START Data supplied

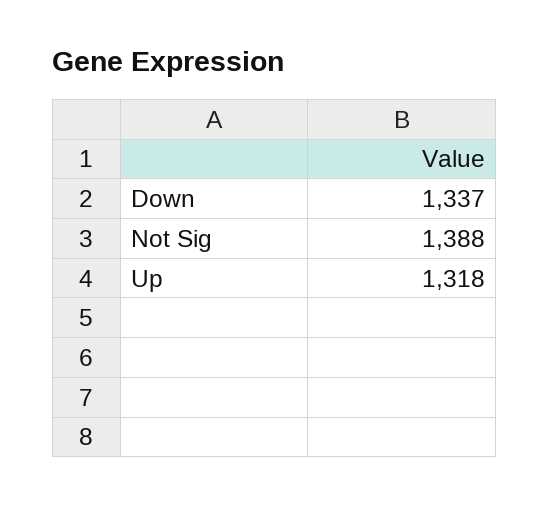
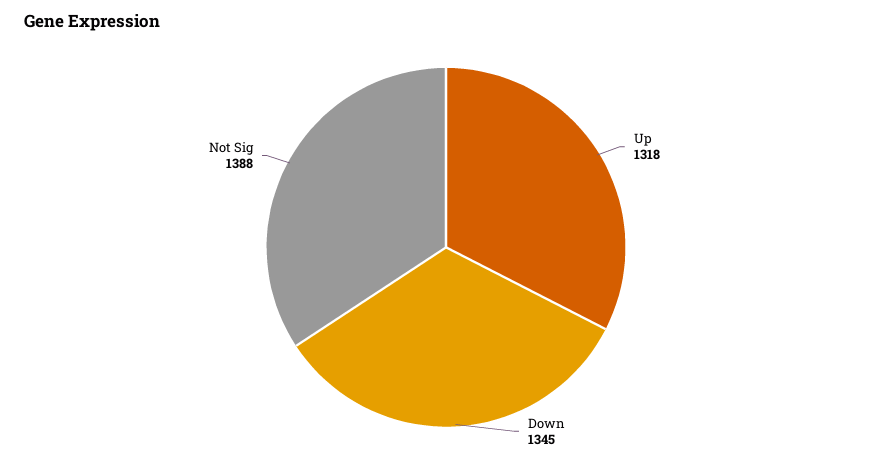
  {
-   "Down": 1337,
+   "Down": 1345,
    "Not Sig": 1388,
    "Up": 1318
  }

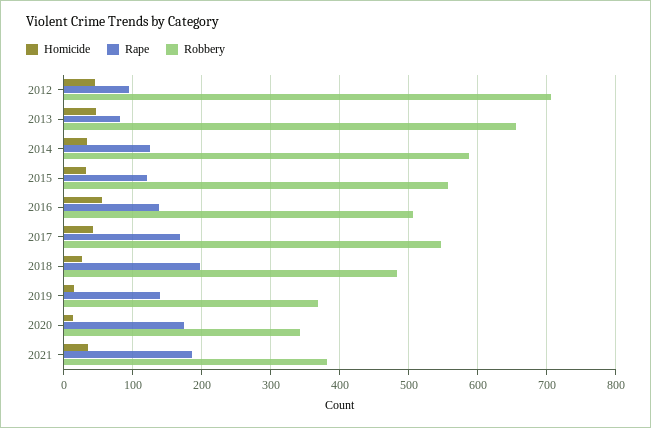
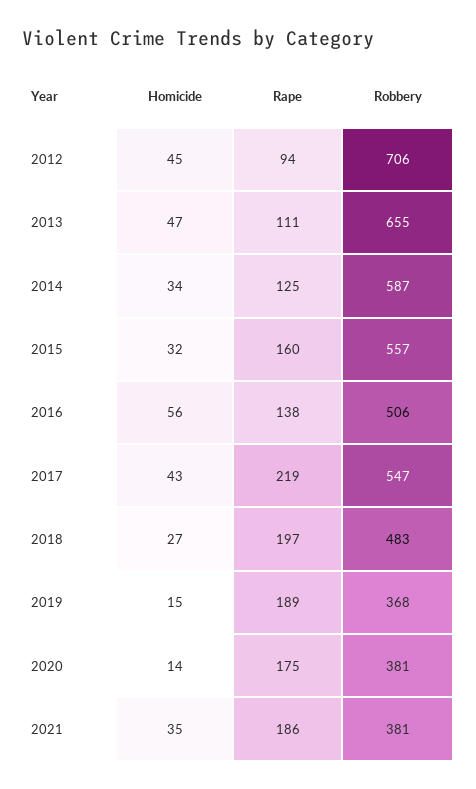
  {
    "Homicide": {
      "2012": 45,
      "2013": 47,
      "2014": 34,
      "2015": 32,
      "2016": 56,
      "2017": 43,
      "2018": 27,
      "2019": 15,
      "2020": 14,
      "2021": 35
    },
    "Rape": {
      "2012": 94,
-     "2013": 80,
+     "2013": 111,
      "2014": 125,
-     "2015": 120,
+     "2015": 160,
      "2016": 138,
-     "2017": 170,
+     "2017": 219,
      "2018": 197,
-     "2019": 140,
+     "2019": 189,
      "2020": 175,
      "2021": 186
    },
    "Robbery": {
      "2012": 706,
      "2013": 655,
      "2014": 587,
      "2015": 557,
      "2016": 506,
      "2017": 547,
      "2018": 483,
      "2019": 368,
-     "2020": 340,
+     "2020": 381,
      "2021": 381
    }
  }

END Data supplied

● **Your instructions**:
A word-for-word retyping of the material above is expected, without pictures.

● **Exercise response**:
  {
-   "Down": 1337,
+   "Down": 1345,
    "Not Sig": 1388,
    "Up": 1318
  }

  {
    "Homicide": {
      "2012": 45,
      "2013": 47,
      "2014": 34,
      "2015": 32,
      "2016": 56,
      "2017": 43,
      "2018": 27,
      "2019": 15,
      "2020": 14,
      "2021": 35
    },
    "Rape": {
      "2012": 94,
-     "2013": 80,
+     "2013": 111,
      "2014": 125,
-     "2015": 120,
+     "2015": 160,
      "2016": 138,
-     "2017": 170,
+     "2017": 219,
      "2018": 197,
-     "2019": 140,
+     "2019": 189,
      "2020": 175,
      "2021": 186
    },
    "Robbery": {
      "2012": 706,
      "2013": 655,
      "2014": 587,
      "2015": 557,
      "2016": 506,
      "2017": 547,
      "2018": 483,
      "2019": 368,
-     "2020": 340,
+     "2020": 381,
      "2021": 381
    }
  }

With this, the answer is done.